Essential life skills are things that everybody knows, you don’t need to be a commercial sex worker to know them. Skills like negotiation, communication, self-esteem, because a lot of them, it’s low self-esteem that got them there, conflict management. Today, that lady is one of our peer educators, educating her colleagues about correct and consistent condom use and about the need to migrate from the sex trade to other trades.
Equipment grant
Each time we go to them, we train them every week on different topics around HIV, reproductive health, what is HIV and how you can get it. Condom use, how to put on the condom, why people shouldn’t use condom more than once, they tell you different stories that some of their customers use condom twice, some lubricate condoms with groundnut oil. You may shake your head, but I am telling you real issues and then the condom will burst; the risk on the man if the man is positive. It may not just be HIV, what if he has sexually transmitted infections, or what if the girl has any of the infections, pain relief drugs because of the nature of their job.
Now for those of them who want to migrate from the sex trade, we plan to give 20 per cent of them equipment grant. Because when we were designing the project, of course, we didn’t know how they will receive us, so in our plan, we have 20 per cent to get equipment grant. The equipment grants are not more than N50, 000 each; which means if somebody say she wants to do hair dressing that can get her one dryer and maybe one small generator, the one they call “I pass my neighbour.”
There are a lot of them, but we are not working everywhere, in the areas where we are working is what I can talk about; we don’t have the resources to go to all the brothels in the state. We are working in six brothels in five local governments and in these brothels, we have over 800 people.
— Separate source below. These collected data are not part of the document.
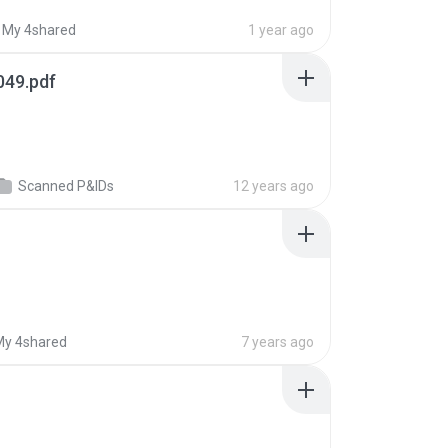
My 4shared
1 year ago
049.pdf
Scanned P&IDs
12 years ago
My 4shared
7 years ago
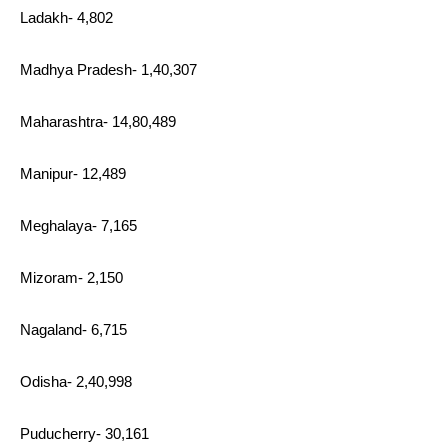
Ladakh- 4,802
Madhya Pradesh- 1,40,307
Maharashtra- 14,80,489
Manipur- 12,489
Meghalaya- 7,165
Mizoram- 2,150
Nagaland- 6,715
Odisha- 2,40,998
Puducherry- 30,161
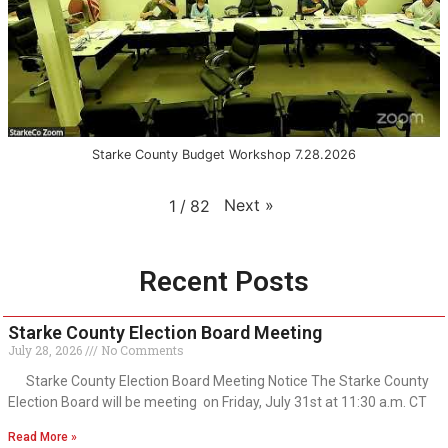
Starke County Budget Workshop 7.28.2026
Next
»
1
/
82
Recent Posts
Starke County Election Board Meeting
July 28, 2026
No Comments
Starke County Election Board Meeting Notice The Starke County
Election Board will be meeting on Friday, July 31st at 11:30 a.m. CT
Read More »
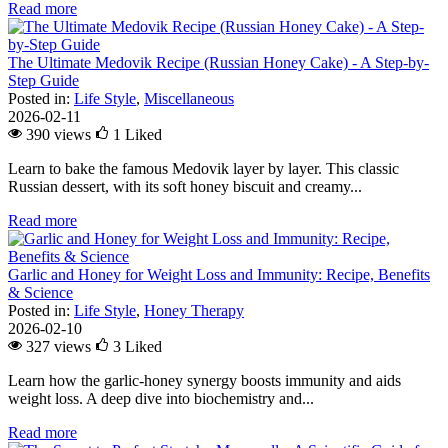
Read more
The Ultimate Medovik Recipe (Russian Honey Cake) - A Step-by-
Step Guide
Posted in:
Life Style
,
Miscellaneous
2026-02-11
390 views
1
Liked
Learn to bake the famous Medovik layer by layer. This classic
Russian dessert, with its soft honey biscuit and creamy...
Read more
Garlic and Honey for Weight Loss and Immunity: Recipe, Benefits
& Science
Posted in:
Life Style
,
Honey Therapy
2026-02-10
327 views
3
Liked
Learn how the garlic-honey synergy boosts immunity and aids
weight loss. A deep dive into biochemistry and...
Read more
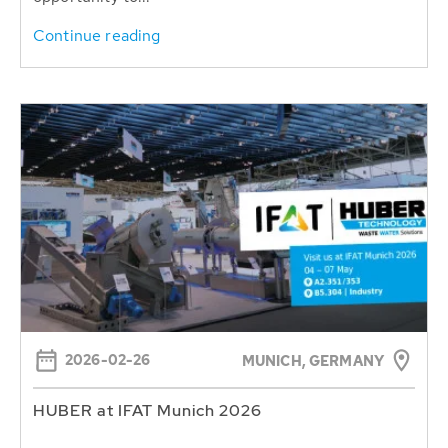
Continue reading
2026-02-26
MUNICH, GERMANY
HUBER at IFAT Munich 2026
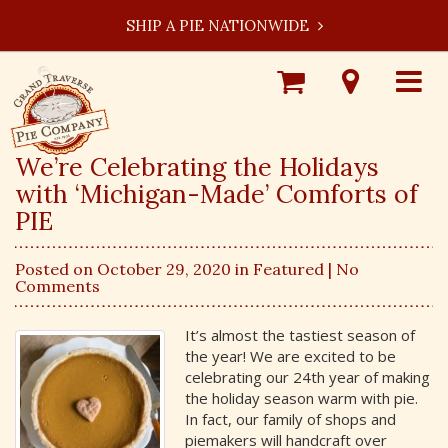
SHIP A PIE NATIONWIDE
Shop
Visit
Toggle
Online
Our
navigat
Locations
We’re Celebrating the Holidays
with ‘Michigan-Made’ Comforts of
PIE
Posted on October 29, 2020 in
Featured
| No
Comments
It’s almost the tastiest season of
the year! We are excited to be
celebrating our 24th year of making
the holiday season warm with pie.
In fact, our family of shops and
piemakers will handcraft over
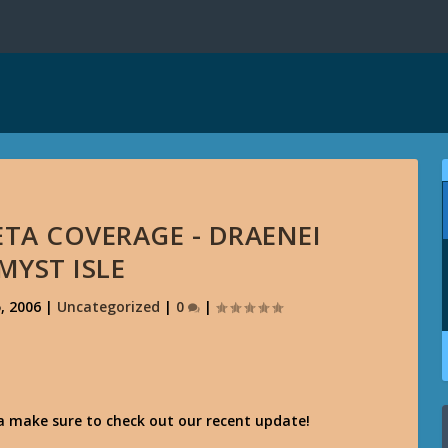
TA COVERAGE - DRAENEI
MYST ISLE
, 2006
|
Uncategorized
|
0
|
ta make sure to check out our recent update!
The girls who want to quit
We have 73 girls in this state who have signified interest to leave the sex work as soon as they can have alternative sources of income and we don’t have enough resources to go round these 73, so, we are calling on the government, we are calling on public spirited individuals, corporate organizations, religious bodies to come and join hands with us, let’s assist these girls and reintegrate them back into the larger society.